Why doesn't Kupelian or Farah or anyone else at WND want to defend their website? Y'all know where to find me.
Racial Indignities Topic: WorldNetDaily
WorldNetDaily columnist Mychal Massie is among the Project 21 members lending his comments to a Nov. 4 press release calling for the repudiation of "racial indignities" targeted at politicians.
WND Smears Michael Schiavo -- Again Topic: WorldNetDaily
WorldNetDaily has finally abandoned all pretense of being fair to Michael Schiavo in a Nov. 4 article noting his endorsement of a candidate in the Virginia governor's race (the Democratic one; WND would be avoiding this like the plague had Schiavo endorsed the Republican). The article prominently states that Schiavo was "[d]ubbed 'America's most admired widower this side of O.J. Simpson' by American Spectator." WND even put the "America's most admired widower" in the headline.

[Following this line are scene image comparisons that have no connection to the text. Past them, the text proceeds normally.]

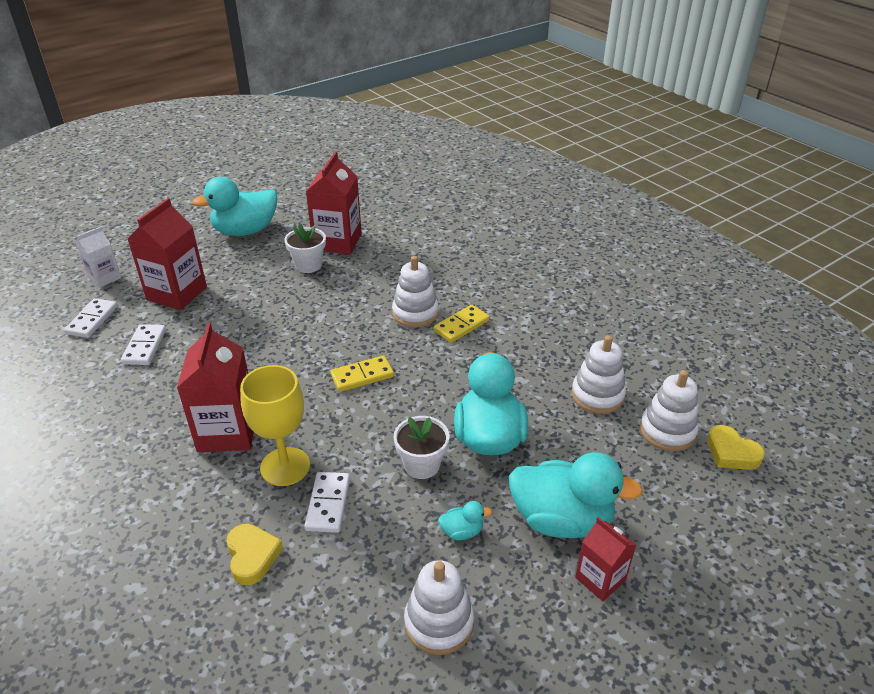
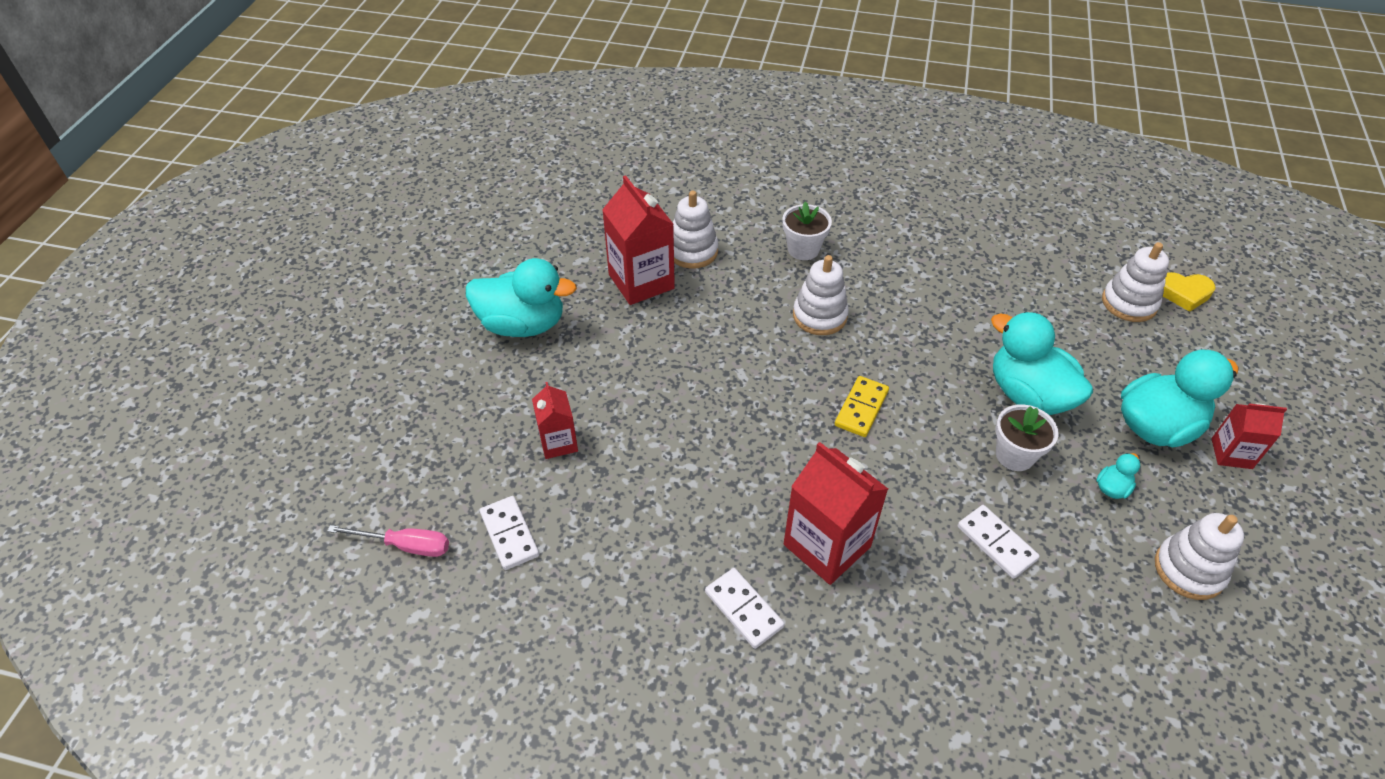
camera: 40 degrees left, 10 degrees up
(46, 296) = (405, 545): none -> pink screwdriver
(105, 278) = (443, 478): white carton -> none
(144, 347) = (616, 522): white domino -> white domino (743, 609)
(177, 293) = (558, 442): red carton -> red carton, size x0.58
(245, 231) = (523, 324): turquoise duck -> turquoise duck turned 105 degrees counterclockwise
(252, 556) = (1005, 633): yellow heart -> none
(285, 466) = (919, 538): yellow goblet -> none
(308, 265) = (649, 325): white flower pot -> white flower pot (803, 249)
(461, 325) = (873, 304): yellow domino -> none
(597, 395) = (1051, 303): white stacking toy -> white stacking toy (692, 251)

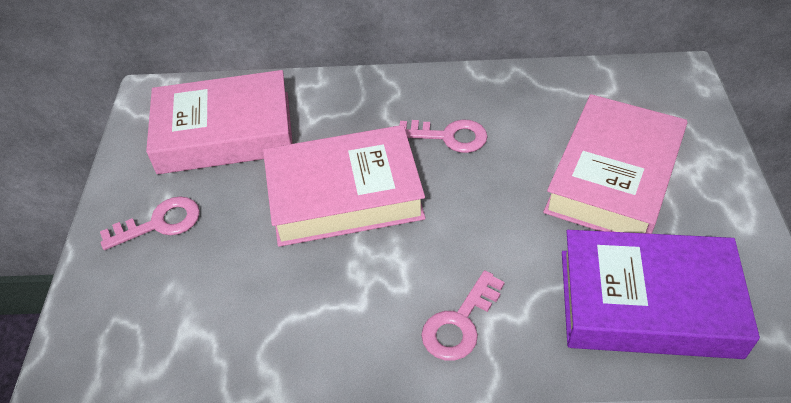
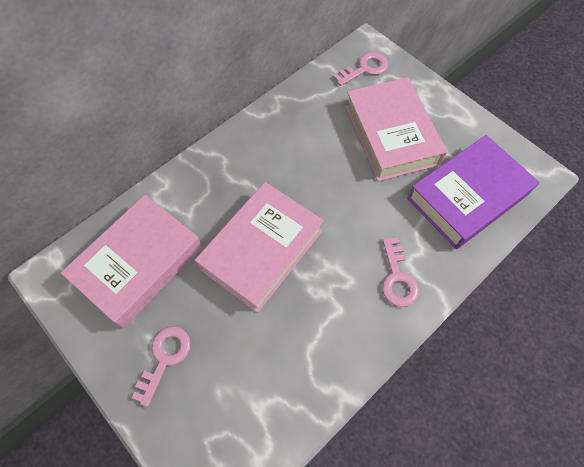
camera: 45 degrees left, 15 degrees up
(449, 136) = (283, 168): pink key -> pink key (364, 69)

New Article: Smears Before and After Topic: Newsmax
NewsMax didn't wait for Scooter Libby's indictment to start attacking his prosecutor, Patrick Fitzgerald, as a partisan crony. Read more.
The Peddler Topic: Accuracy in Media Atrios reminds us of the dubious, rumor-peddling history of Joseph DiGenova, who's currently working through Accuracy in Media's Cliff Kincaid to peddle a new rumor: that sending Joseph Wilson to Niger investigate purported sales of uranium yellowcake to Iraq was actually a "covert operation" against President Bush to undermine the administration's Iraq war policy.
Conspiracy! Topic: Horowitz
In a Nov. 2 entry on the Moonbat Central blog, Richard Poe suggests that commies are conspiring with Democrats to impeach Bush. He has no actual evidence of this, of course, just a couple circumstancial coincidences that cause him to "suspect coordination."
Poe is big on conspiracies, though not real big on actual evidence to support them, as ConWebWatch has detailed.
Defending Student, AND What He Said Topic: CNSNews.com
CNSNews.com picks up on the story of the student facing sanctions at a Catholic university for calling homosexuals "subhuman." A Nov. 1 article by Randy Hall notes that the student's defenders have ceased being offended by the remark and are now describing it as an accurate description of homsexual behavior. quoting Patrick Reilly, president of the Cardinal Newman Society, a national organization dedicated to renewing Catholic identity at the church's colleges and universities,
"No doubt Catholic teaching on this subject is unpopular and offends many people who disagree with it," he stated. "But if gay sex is gravely sinful and opposed to the natural order of human sexuality and family life, then to argue that it is beneath human dignity is as accurate as it is provocative."
CNS has used the Cardinal Newman Society as a source before, reproducing a press release from the group back in May that complained that commencement speakers at Catholic colleges weren't Catholic enough.
New BizNetDaily Partner Topic: WorldNetDaily
WorldNetDaily is in the midst of revamping its BizNetDaily financial news site. It has dumped its old parter, Christian business mag Business Reform, for Real Money Perspectives, a newsletter published by longtime WND business partner Swiss America. A Nov. 1 article announcing the change states that BizNetDaily will focus more on precious metals and commodities -- which just happens to be the business Swiss America deals in.
ConWebWatch has noted the increasing synergy between WND and Swiss America, to the point where WND editor Joseph Farah threw in a gratuitous plug for Swiss America in an unrelated article that he plagiarized.